On Tuesday 23 November 2021, the European Parliament adopted a new legislative framework on the financing, management and monitoring of the Common Agricultural Policy (CAP). COMECE: “The reform should be in line with the requirements of the European Green Deal and embedded in a fundamental transformation of the entire food chain”.
The European parliament took a major step forward on the Common Agricultural Policy, clearing an important hurdle for the new agricultural programme for 2023-2027, to enter into force on 1 January 2023.
The CAP reform consists of three main points: a) “eco-schemes”, providing direct payments to farmers who apply animal and environmentally friendly practices; b) “social conditions” requiring EU social and labour legislation to be respected in the agriculture sector; c) and National Strategy Plans (NSPs) adapting agriculture to the respective cultural and climatic conditions, while complying with the principles of the European Green Deal.

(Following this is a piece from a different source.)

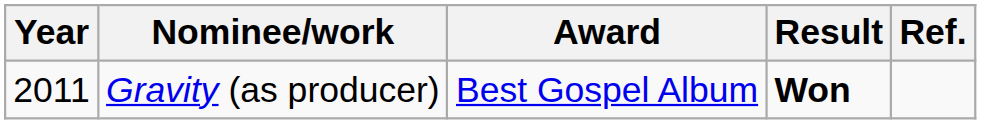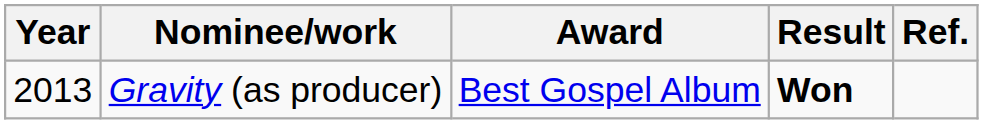Gravity (as producer) | Year: 2011 -> 2013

The adoption of the new legislative framework on CAP implies that Member States should prepare and submit their National Strategy Plans to the European Commission already by the end of December 2021. Moreover, another challenge comes from the Member States’ limited willingness to implement the principles of the European Green Deal in their agricultural policies.

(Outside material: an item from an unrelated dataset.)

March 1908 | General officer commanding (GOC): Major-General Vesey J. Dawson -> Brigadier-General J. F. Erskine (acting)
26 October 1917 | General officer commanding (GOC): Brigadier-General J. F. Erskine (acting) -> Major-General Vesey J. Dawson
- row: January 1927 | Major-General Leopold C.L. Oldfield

COMECE welcomes the legislative initiative, highlighting the need to “embed the reform in a fundamental transformation of the entire food chain and our eating habits” as encouraged in Pope Francis’ Encyclical LetterLaudato Si’.
“To achieve the necessary ecological transition, European Agricultural Policy should create conditions for farmers that enable them to produce ecologically responsible and healthy food, while receiving a stable and decent income. For this, however, policy must offer them a longer-term perspective.”, COMECE continues.
COMECE encourages the EU institutions and the Member States “to involve all stakeholders in the entire chain – food industry, food trade, transport and consumers – in the implementation of the new legislative framework”. Furthermore, in order to prevent social injustice and ecological overexploitation of existing ecosystems in other parts of the world,COMECE “urges to duly consider the global impact of European agriculture policy and consumption patterns”.
The Common Agricultural Policy is the oldest communitarised policy area of the European Union, receiving around 34% of the EU budget, making it the largest beneficiary of EU funds.